Exercise text
-*-

The statement lands in the middle of what might be the most chaotic stretch of Starmer’s tenure. More than 70 Labour MPs have publicly called for either his resignation or a clear timetable for stepping aside, a number that has been climbing steadily since the party’s bruising local election losses in May 2026.

The resignation reports and the pushback

The Observer reported on June 20 that Starmer was poised to announce a resignation plan on June 22. The story sent Westminster into overdrive, with political reporters and Labour insiders scrambling to figure out whether the prime minister was actually headed for the exit.

Government sources moved quickly to contradict that narrative. Kyle’s public comments were the sharpest rebuttal, framing Starmer as committed to governing and dismissing the resignation talk as speculation rather than reality.

The numbers game inside Labour

The math matters here. More than 70 Labour MPs have gone public with demands for Starmer to go or at least set a departure date. That’s a significant bloc, but it falls short of the threshold needed to formally trigger a leadership challenge.

Under Labour’s rules, 81 MPs would need to back a formal challenge to force one. Starmer has pointed to this gap as evidence that the party hasn’t actually turned against him in any procedural sense.

The rebellion isn’t just backbenchers grumbling into their coffee. Several ministers have already resigned in protest, though others, Kyle chief among them, have publicly stood by Starmer’s leadership.

Labour’s local election results in May 2026 were the catalyst. The losses gave internal critics the ammunition they’d been waiting for, transforming what had been quiet dissatisfaction into open revolt.

The crypto angle and broader governance questions

Lost in the leadership drama is a policy decision that resonates with the crypto industry. Starmer’s government introduced a temporary ban on crypto donations to political parties back in March 2026, citing concerns over foreign interference in UK politics.

The gap between 70 public dissenters and the 81 needed for a formal challenge is worth watching closely. If that number keeps climbing, Kyle’s Monday reassurances will age poorly. If it stalls, Starmer gets to make the case that surviving a near-miss rebellion actually strengthens his position.

-*-

Dataset content
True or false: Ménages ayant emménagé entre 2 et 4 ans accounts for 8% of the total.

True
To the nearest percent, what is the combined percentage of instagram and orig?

-*-

Task requirements
• a. Summarize the article on Starmer's leadership troubles in two sentences.
• b. Echo a passage from the article on Starmer word for word: begin at the words "The math matters" and stop after "a leadership challenge.".
The lines aren't needed here.

Responses to the exercise
• a. More than 70 Labour MPs have publicly called for Starmer to resign or set a departure timetable since the party's local election losses in May 2026, though 81 would be needed to force a formal leadership challenge. Government sources, Kyle most sharply, disputed an Observer report that Starmer would announce a resignation plan, while several ministers have resigned in protest and others have stood by him.

• b.
The math matters here. More than 70 Labour MPs have gone public with demands for Starmer to go or at least set a departure date. That’s a significant bloc, but it falls short of the threshold needed to formally trigger a leadership challenge.